--- START ---

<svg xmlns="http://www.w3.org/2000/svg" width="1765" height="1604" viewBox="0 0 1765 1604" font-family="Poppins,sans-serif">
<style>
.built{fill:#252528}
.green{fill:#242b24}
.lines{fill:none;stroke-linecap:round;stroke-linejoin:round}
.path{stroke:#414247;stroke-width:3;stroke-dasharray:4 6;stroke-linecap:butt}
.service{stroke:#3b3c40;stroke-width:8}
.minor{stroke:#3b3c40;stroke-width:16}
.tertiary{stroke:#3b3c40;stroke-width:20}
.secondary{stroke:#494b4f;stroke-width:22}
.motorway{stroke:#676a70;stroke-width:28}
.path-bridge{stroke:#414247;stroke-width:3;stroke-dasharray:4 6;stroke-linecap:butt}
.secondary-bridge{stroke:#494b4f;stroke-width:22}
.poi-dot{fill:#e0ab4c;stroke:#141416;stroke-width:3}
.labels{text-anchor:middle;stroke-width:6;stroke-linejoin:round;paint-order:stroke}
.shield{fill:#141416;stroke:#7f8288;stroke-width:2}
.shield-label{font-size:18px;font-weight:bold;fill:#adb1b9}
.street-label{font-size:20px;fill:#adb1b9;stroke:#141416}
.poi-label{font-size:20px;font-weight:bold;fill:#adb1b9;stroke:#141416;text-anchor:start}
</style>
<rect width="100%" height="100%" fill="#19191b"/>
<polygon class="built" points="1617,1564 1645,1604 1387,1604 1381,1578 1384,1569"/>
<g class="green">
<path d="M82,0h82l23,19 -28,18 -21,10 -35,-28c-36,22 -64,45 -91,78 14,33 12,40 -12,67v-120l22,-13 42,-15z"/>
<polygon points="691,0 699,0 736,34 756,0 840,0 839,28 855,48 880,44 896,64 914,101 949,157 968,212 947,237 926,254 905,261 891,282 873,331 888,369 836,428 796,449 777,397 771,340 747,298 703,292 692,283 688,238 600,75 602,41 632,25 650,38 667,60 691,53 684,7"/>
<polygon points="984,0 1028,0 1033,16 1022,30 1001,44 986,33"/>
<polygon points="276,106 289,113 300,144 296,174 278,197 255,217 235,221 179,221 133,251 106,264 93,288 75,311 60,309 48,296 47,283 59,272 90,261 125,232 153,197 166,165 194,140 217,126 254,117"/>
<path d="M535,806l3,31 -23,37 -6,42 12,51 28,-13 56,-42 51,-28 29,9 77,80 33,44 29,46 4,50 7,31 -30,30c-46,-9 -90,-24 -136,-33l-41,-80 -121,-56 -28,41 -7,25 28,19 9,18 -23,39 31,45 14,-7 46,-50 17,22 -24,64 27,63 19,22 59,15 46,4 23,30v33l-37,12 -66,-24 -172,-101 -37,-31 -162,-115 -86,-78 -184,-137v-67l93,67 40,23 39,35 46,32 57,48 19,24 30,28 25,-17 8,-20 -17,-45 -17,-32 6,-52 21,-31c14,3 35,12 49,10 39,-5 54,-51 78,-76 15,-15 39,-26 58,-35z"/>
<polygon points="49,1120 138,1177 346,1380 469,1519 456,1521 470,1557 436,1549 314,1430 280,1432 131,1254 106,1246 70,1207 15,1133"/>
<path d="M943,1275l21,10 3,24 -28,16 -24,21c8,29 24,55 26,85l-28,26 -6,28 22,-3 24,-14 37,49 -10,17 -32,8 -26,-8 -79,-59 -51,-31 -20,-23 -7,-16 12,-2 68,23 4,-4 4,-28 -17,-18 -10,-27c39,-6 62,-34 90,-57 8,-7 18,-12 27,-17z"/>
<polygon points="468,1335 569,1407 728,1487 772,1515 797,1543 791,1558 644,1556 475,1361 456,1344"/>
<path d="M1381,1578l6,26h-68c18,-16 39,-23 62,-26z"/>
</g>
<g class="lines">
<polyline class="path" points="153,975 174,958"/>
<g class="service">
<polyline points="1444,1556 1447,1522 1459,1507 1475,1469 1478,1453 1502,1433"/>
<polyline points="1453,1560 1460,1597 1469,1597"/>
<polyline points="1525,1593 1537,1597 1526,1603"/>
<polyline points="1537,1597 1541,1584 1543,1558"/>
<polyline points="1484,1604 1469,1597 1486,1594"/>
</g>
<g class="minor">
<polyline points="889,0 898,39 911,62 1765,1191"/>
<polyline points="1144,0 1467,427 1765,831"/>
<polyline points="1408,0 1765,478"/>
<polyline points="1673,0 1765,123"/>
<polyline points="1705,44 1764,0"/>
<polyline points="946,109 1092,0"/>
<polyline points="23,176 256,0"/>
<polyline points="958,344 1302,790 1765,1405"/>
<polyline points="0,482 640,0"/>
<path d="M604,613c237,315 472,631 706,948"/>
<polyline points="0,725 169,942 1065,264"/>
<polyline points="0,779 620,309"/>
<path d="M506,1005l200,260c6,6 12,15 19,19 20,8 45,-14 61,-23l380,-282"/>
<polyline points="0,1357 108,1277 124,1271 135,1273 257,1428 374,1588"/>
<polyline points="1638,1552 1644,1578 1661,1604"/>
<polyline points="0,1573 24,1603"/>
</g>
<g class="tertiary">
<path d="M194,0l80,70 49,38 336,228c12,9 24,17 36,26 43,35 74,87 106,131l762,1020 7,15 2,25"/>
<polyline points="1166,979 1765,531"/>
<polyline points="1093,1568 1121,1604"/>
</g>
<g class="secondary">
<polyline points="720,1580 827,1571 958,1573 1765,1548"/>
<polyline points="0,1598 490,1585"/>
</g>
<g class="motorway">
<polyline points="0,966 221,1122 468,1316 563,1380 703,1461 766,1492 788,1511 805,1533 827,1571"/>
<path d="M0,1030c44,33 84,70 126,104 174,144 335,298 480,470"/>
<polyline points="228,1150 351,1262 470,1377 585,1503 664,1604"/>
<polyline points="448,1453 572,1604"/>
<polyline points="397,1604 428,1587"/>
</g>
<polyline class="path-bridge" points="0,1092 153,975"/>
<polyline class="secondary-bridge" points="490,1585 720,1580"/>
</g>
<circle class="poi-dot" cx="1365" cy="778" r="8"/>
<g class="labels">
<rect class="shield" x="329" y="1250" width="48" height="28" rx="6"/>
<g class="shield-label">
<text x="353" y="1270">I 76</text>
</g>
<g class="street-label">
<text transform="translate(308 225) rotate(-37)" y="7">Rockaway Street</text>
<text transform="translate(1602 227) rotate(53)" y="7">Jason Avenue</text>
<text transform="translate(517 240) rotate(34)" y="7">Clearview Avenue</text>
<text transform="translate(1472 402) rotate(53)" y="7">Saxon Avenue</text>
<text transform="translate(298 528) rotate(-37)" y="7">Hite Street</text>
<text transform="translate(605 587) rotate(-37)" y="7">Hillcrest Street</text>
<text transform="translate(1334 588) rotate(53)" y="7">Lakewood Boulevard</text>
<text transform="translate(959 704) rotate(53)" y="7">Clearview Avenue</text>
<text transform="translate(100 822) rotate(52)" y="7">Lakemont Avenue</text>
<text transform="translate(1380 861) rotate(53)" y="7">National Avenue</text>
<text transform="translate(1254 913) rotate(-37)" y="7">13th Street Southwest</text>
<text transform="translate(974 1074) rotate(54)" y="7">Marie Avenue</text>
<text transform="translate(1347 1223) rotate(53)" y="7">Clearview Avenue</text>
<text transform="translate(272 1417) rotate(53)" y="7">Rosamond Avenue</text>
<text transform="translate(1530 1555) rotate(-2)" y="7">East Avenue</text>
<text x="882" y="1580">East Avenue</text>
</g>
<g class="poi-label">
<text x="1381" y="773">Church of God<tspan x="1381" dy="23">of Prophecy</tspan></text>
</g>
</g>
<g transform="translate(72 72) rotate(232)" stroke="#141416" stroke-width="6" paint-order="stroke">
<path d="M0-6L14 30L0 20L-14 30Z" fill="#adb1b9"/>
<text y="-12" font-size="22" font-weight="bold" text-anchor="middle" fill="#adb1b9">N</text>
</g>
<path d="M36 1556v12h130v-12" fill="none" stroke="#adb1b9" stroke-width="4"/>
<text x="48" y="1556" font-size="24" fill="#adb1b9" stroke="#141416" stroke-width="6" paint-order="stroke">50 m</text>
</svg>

--- END ---

Scan the records above and show every line in which the word "shield" occurs.

— RESPONSE TO THE EXERCISE —
.shield{fill:#141416;stroke:#7f8288;stroke-width:2}
.shield-label{font-size:18px;font-weight:bold;fill:#adb1b9}
<rect class="shield" x="329" y="1250" width="48" height="28" rx="6"/>
<g class="shield-label">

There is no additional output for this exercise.